We found ourselves at the Heroes’ Square in Budapest. Standing before us was a statue of the archangel Gabriel. At the base of the column was a group of seven mounted figures representing the Magyar chieftains who led the Hungarian people into the Carpathian basin. In the front of the magnificent seven was the famous Árpád considered the founder of the Hungarian nation.
I didn’t know that the Hungarians may have migrated from their original homeland near the Ural mountains in Asia and settled in various places in eastern Europe. Their language may have been inherited from the Finno-Ugric peoples which is related to the spoken languages of the Finnish and Estonian. Well according to history books the famous Árpád with his people galloped into the Carpathian basin around 896 and founded the nation. The monument was built as a celebration of the millennium in 1896.
The seven fanciful figures at the base represent the seven Magyar tribal chieftains (whose names were Árpád, Elod, Ond, Kond, Tas, Huba, and Tétény) that came to the area in the ninth century. They all looked brave and appeared real heroes to me.
Near to the monument is the Vajdahunyad Castle, a castle that was built between 1896 and 1908. It is a copy in part of a castle in Transylvania, Romania, that is also called Vajdahunyad. The castle displays a mix of different architectural styles: Romanic, Gothic, Renaissance and Baroque. Originally it was made from cardboard and wood for the millennial exhibition in 1896 but it became so popular that it was rebuilt from stone and brick. In the court-yard, we found a group of students gathering together on the grass. They reminded me of my college days when my fellow classmates and I used to sit on the grass, discussing world matters as if the whole world was controlled by us.

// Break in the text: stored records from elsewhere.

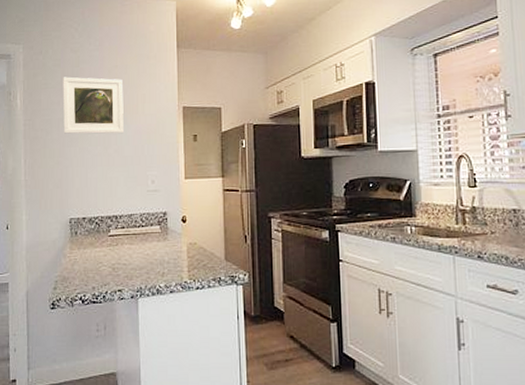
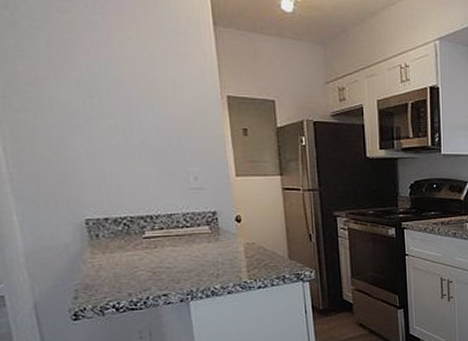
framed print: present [63,77,124,134] -> none [49,44,150,123]

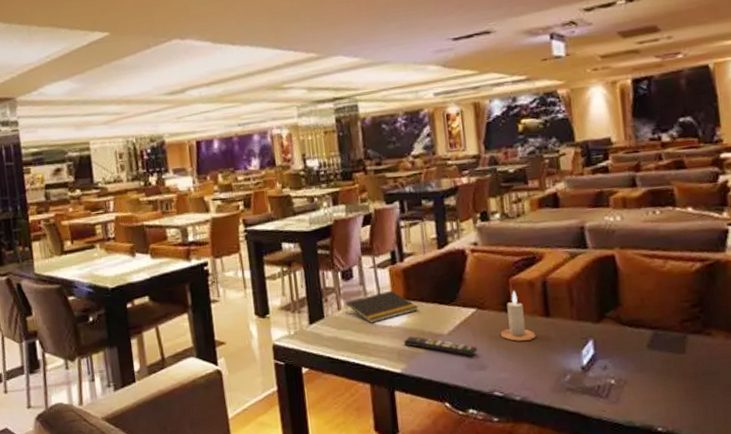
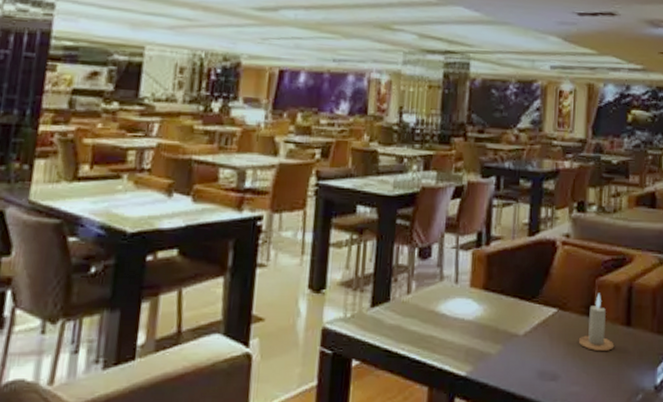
notepad: present [345,290,419,323] -> none [416,277,497,313]
remote control: present [403,336,478,356] -> none [474,334,553,364]

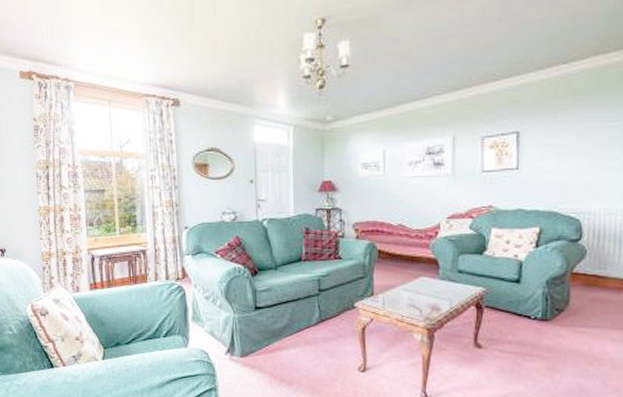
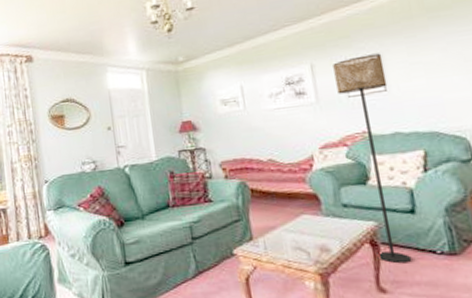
floor lamp: none [473,132,521,325] -> present [333,53,412,264]

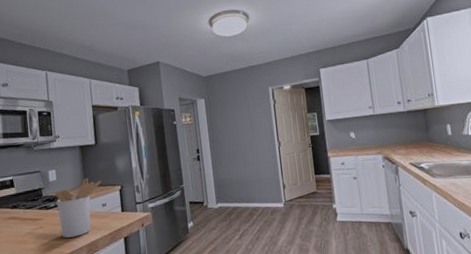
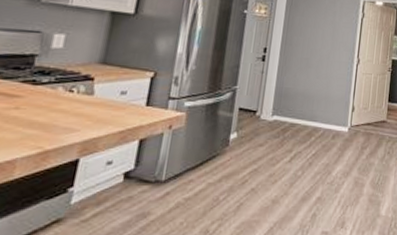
utensil holder: present [55,177,102,238] -> none [47,53,130,129]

The statue of Anonymus, also displayed in the Castle court, was a chronicler in the 12th century. He wrote the first history books on the ancient Hungarians, mostly based on legends. He was the unknown author of The Deeds of the Hungarians, a record of early Hungarian history. He described himself as Anonymi Bele Regis Notarii (‘the anonymous notary of king Bela’), but is generally cited as Anonymus. In my simple mind, I thought Anonymus is still alive. . . . . . I have seen lots of his articles and letters of complains!
We then went up to the Castle Hill. The Fisherman’s Bastion is a terrace in neo-Gothic and neo-Romanesques style situated on the Buda bank of the Danube, on the Castle hill. It was designed and built between 1895 and 1902. The Bastion takes its name from the guild of fishermen that was responsible for defending this stretch of the city walls in the Middle Ages. It is a viewing terrace, with many stairs and walking paths.
Gazing at the Danube and the beautiful Pest side, we were happy that we were given another interesting and sunny day in Budapest.